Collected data
------------------------------------------------
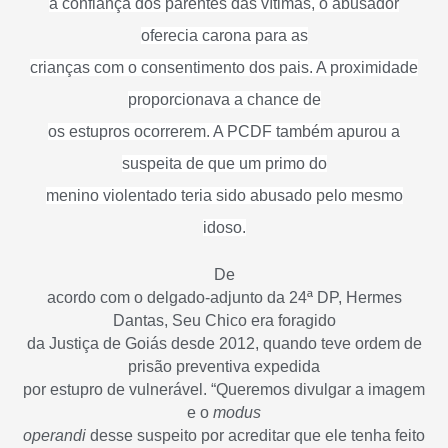
a confiança dos parentes das vítimas, o abusador
oferecia carona para as
crianças com o consentimento dos pais. A proximidade
proporcionava a chance de
os estupros ocorrerem. A PCDF também apurou a
suspeita de que um primo do
menino violentado teria sido abusado pelo mesmo
idoso.
De
acordo com o delgado-adjunto da 24ª DP, Hermes
Dantas, Seu Chico era foragido
da Justiça de Goiás desde 2012, quando teve ordem de
prisão preventiva expedida
por estupro de vulnerável. “Queremos divulgar a imagem
e o
modus
operandi
desse suspeito por acreditar que ele tenha feito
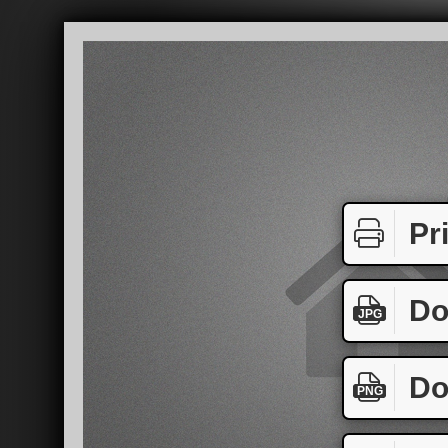
Pr
Do
JPG
Do
PNG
------------------------------------------------
» Exercise objective
Only the text of the records is to be reproduced exactly; skip the pictures.

» Answer area
a confiança dos parentes das vítimas, o abusador
oferecia carona para as
crianças com o consentimento dos pais. A proximidade
proporcionava a chance de
os estupros ocorrerem. A PCDF também apurou a
suspeita de que um primo do
menino violentado teria sido abusado pelo mesmo
idoso.
De
acordo com o delgado-adjunto da 24ª DP, Hermes
Dantas, Seu Chico era foragido
da Justiça de Goiás desde 2012, quando teve ordem de
prisão preventiva expedida
por estupro de vulnerável. “Queremos divulgar a imagem
e o
modus
operandi
desse suspeito por acreditar que ele tenha feito
Pr
Do
JPG
Do
PNG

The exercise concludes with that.